• _Task prompt_: Images stay out; everything else in the records is to be set down exactly.
────────────────────────────────────────
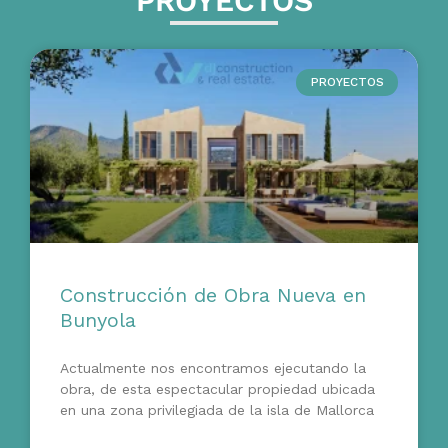
PROYECTOS
PROYECTOS
Construcción de Obra Nueva en
Bunyola
Actualmente nos encontramos ejecutando la
obra, de esta espectacular propiedad ubicada
en una zona privilegiada de la isla de Mallorca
────────────────────────────────────────
• _Reply_:
PROYECTOS
PROYECTOS
Construcción de Obra Nueva en
Bunyola
Actualmente nos encontramos ejecutando la
obra, de esta espectacular propiedad ubicada
en una zona privilegiada de la isla de Mallorca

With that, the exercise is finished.